An SSL Certificate is an encrypted file that is sent from the website to the user’s browser. This file verifies the identity of the website and demonstrates that the connection between the user and the website is encrypted. This extra layer of security guarantees the customer that they are purchasing from a genuine website whose identity has been verified with a trusted source.
If you go to your website and see Not secure message on your browser like in the image below, you do not have SSL installed. If you want to change this unsecured message into the secured padlock symbol, You need to get an SSL certificate for your website. Let’s see how you can get free SSL for your WordPress website. It will make your visitors to trust your website.
You can get free SSL in just five steps using Cloudflare.
Step #1 - Create a Cloudflare Account
Cloudflare is a website that is going to give us free SSL. You need to create an account on Cloudflare. First, go to Cloudflare and click signup. and enter your email and password, then click create an account. Now your account is created.
Step #2 - Add your Website to Cloudflare
Now you need to ‘Add your website to this account.’ So enter your website name (Domain). Then click add site and click Next. Now select the free plan. And click confirm. Then scroll down and click continue. Currently, your website has been added to Cloudflare.
Step 3 - Change your Nameserver
Cloudflare will give you set of nameservers. You need to add these Cloudflare nameservers to your domain. To do that, you need to first login to your domain provider’s website. So to add these nameservers, if your domain provider is GoDaddy, you need to login to GoDaddy, Then you need to change the nameservers of your domain with the ones provided by Cloudflare.
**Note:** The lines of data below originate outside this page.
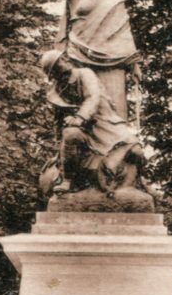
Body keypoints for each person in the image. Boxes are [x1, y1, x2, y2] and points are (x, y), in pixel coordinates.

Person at [54, 0, 141, 121]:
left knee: (114, 111)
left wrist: (134, 65)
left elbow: (123, 35)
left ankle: (117, 150)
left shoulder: (114, 1)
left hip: (112, 63)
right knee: (81, 112)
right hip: (79, 60)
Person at [39, 49, 146, 196]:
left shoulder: (85, 73)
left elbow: (93, 98)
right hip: (84, 130)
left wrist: (79, 118)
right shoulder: (56, 91)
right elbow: (58, 119)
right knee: (70, 135)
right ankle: (67, 180)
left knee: (136, 152)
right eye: (59, 62)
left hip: (106, 124)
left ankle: (136, 185)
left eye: (64, 58)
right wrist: (60, 141)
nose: (65, 61)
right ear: (54, 72)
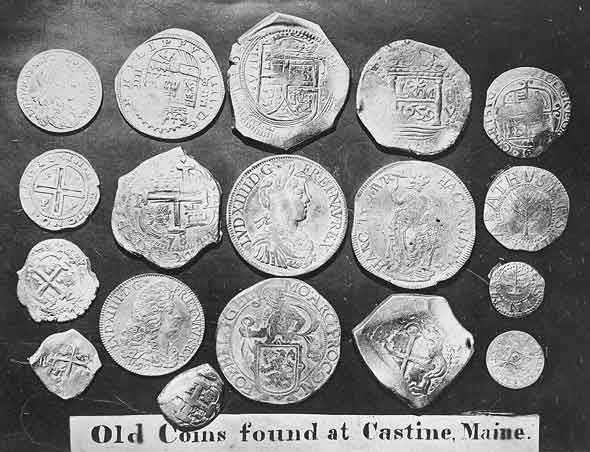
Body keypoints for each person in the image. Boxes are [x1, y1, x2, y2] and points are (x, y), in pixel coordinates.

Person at [251, 164, 314, 270]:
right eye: (300, 193)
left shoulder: (303, 241)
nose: (307, 199)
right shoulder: (267, 247)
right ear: (281, 200)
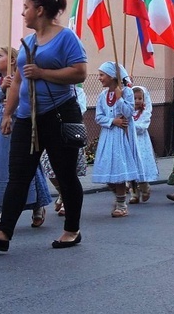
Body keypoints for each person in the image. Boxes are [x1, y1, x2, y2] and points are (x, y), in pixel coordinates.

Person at [0, 0, 87, 252]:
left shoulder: (66, 37)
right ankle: (4, 233)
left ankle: (72, 230)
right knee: (18, 175)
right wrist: (7, 113)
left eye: (26, 7)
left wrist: (43, 72)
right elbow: (17, 81)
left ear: (40, 10)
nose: (23, 12)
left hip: (59, 115)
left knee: (66, 174)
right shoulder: (27, 42)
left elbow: (80, 73)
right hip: (27, 119)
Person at [0, 46, 51, 230]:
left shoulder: (23, 80)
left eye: (0, 56)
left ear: (12, 61)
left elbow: (30, 103)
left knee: (23, 167)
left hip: (17, 126)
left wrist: (13, 108)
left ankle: (37, 206)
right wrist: (2, 89)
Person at [91, 62, 140, 217]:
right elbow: (98, 117)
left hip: (121, 138)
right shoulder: (101, 96)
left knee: (118, 169)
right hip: (108, 136)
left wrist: (120, 99)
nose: (99, 78)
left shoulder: (127, 93)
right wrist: (113, 121)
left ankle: (121, 205)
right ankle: (120, 193)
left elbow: (129, 112)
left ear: (112, 76)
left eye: (101, 75)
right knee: (107, 172)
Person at [40, 83, 89, 216]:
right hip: (50, 130)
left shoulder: (75, 90)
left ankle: (68, 203)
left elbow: (80, 109)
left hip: (68, 131)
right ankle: (62, 193)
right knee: (48, 166)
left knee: (68, 170)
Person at [129, 85, 158, 204]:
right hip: (130, 142)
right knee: (131, 167)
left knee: (140, 166)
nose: (137, 101)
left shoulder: (145, 113)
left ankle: (145, 188)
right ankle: (134, 193)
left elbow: (142, 127)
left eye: (139, 99)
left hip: (141, 143)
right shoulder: (128, 112)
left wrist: (130, 126)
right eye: (134, 98)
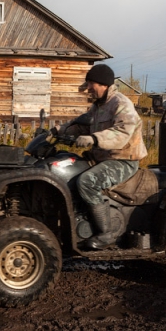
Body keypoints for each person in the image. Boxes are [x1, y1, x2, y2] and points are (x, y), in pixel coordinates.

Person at [58, 64, 148, 250]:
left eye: (91, 83)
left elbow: (122, 132)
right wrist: (59, 131)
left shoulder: (121, 104)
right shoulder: (98, 106)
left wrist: (94, 138)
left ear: (104, 84)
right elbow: (82, 124)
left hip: (123, 160)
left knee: (87, 181)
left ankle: (107, 233)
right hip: (101, 158)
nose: (89, 87)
Copy the Cloudflare nameservers and paste them to your domain nameservers. And click save. Now you have successfully added the nameservers to your domain.
Go back to Cloudflare and then click continue. Now check if the nameservers are changed. Click recheck now, and you will get this message. Which means your nameservers have been changed.
Step #4 - Install Cloudflare Flexible SSL Plugin
Install the Cloudflare plugin in WordPress. So to install the plugin, Go to your WordPress dashboard and then go to plugins. And click add new. Search for Flexible SSL. And you will get this plugin. Now install this plugin by clicking install and activate. Now you have installed the Cloudflare plugin in WordPress.
Step 5 - Enable Cloudflare SSL
Go back to Cloudflare website and then click the padlock icon from the menu which says SSL/TLS. Set your Your SSL/TLS encryption mode to Flexible. Now your website is secured with SSL.
If your site doesn’t load properly, wait for a few minutes and then load it from a different device. It will work after a few minutes. These instructions should work for any shared hosting provider out there. If you’re on a VPS with nginx webserver, you might want to refer to Setting up Cloudflare Free SSL for WordPress on Nginx article.